Le 16 juillet 1992, François Mitterrand participera à la commémoration du 50e Anniversaire de la Rafle du Vel d'Hiv, mais refusera de s'exprimer, laissant le soin de le faire à Robert Badinter, alors président du Conseil Constitutionnel. Ce silence de François Mitterrand engendrera pendant la cérémonie, confusion et incompréhensions nourries ultérieurement par le dépôt d'une gerbe présidentielle en novembre 1992 sur la tombe du Maréchal Pétain.

Outre Simone Veil, plusieurs personnalités du Parti socialiste exprimeront leurs réserves sur la démarche de François Mitterrand, tels Jean-Christophe Cambadelis ou Laurent Fabius souhaitant un geste du président de la République sous forme d'une journée de commémoration de la Rafle du Vel d'Hiv. En ce sens, Jean Le Garrec, avec le soutien de nombreux parlementaires socialistes, préparera un texte de proposition de loi mais ce sera par décret présidentiel publié au JO du 4 février 1993 que François Mitterrand instaurera une "Journée nationale commémorative des persécutions racistes et antisémites commises sous l'autorité de fait dite " Gouvernement de l'Etat français". Il reviendra à Edouard Balladur alors premier ministre, d'organiser le 16 juillet 1993 la première cérémonie en vertu du décret précité. Ultérieurement, Jacques Chirac, en qualité de président de la République, dans un discours prononcé le 16 juillet 1995, aura les mots tant attendus par les juifs de France, en déclarant notamment : "La France, patrie des lumières et des droits de l'Homme, terre d'accueil et d'asile, la France, ce jour-là, accomplissait l'irréparable. Manquant à sa parole, elle livrait ses protégés à leurs bourreaux". C'est à l'aune de ce rappel historique qu'on mesurera toute l'importance de la présence annoncée du Président de la République François Hollande à l'occasion de la commémoration le 22 juillet prochain du 70e anniversaire de la rafle du Vel d'Hiv. A ce jour, seul un président gaulliste issu de la droite a reconnu publiquement la responsabilité de l'Etat français dans la déportation de 75 000 juifs de France. Incontestablement pourtant, le président François Hollande dispose d'une légitimité tout aussi fondée à s'exprimer, certes en tant que président de la République, mais aussi parce que porteur d'une histoire des socialistes qui ont payé un lourd tribut à la résistance contre l'occupant allemand, illustré plus particulièrement par certaines des grandes figures ayant jalonné cette histoire du socialisme, poursuivies, emprisonnées et parfois assassinées en raison de leur origine juive tels Léon Blum, Pierre Mendès-France, Daniel Mayer, Jean Zay, Jules Moch ou Victor Basch.

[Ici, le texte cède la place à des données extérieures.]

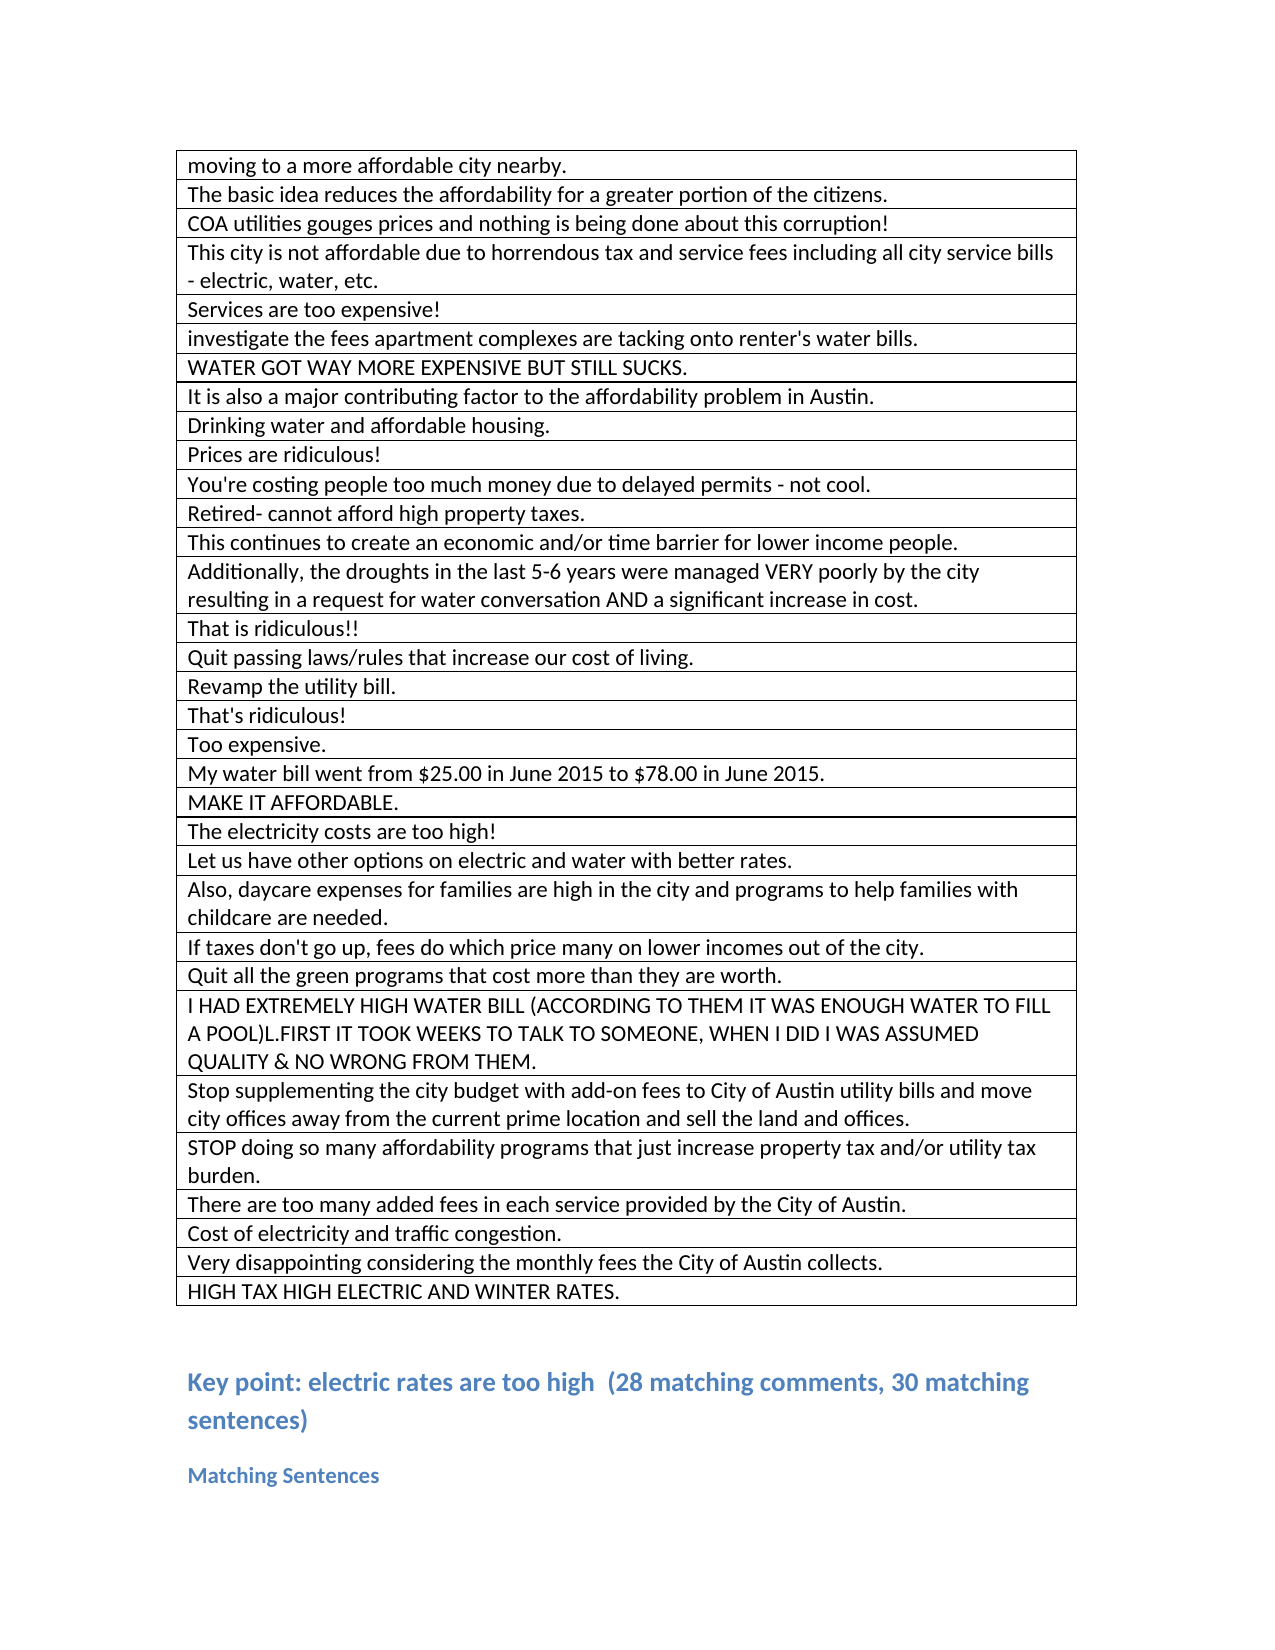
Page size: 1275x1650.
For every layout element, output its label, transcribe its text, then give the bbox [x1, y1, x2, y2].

François Hollande contribuera ainsi, par sa présence et par sa parole le 22 juillet prochain, à l'écriture de cette page de l'histoire de France, reconnaissant la responsabilité de l'Etat français dans la déportation de 75 000 juifs de France, reconnaissance dont la France ne peut que s'honorer au même titre qu'elle s'honore des milliers de "justes" ayant témoigné d'un courage exemplaire et sauvé de nombreux juifs en France, au prix même de leur propre vie. Ce discours de François Hollande, ponctué, soyons-en certains, des mots justes en résonnance avec notre mémoire et notre idéal républicain, permettra également de dissiper définitivement certaines incompréhensions passées invoquées ci-dessus de la part de la communauté juive vis-à-vis de la gauche française.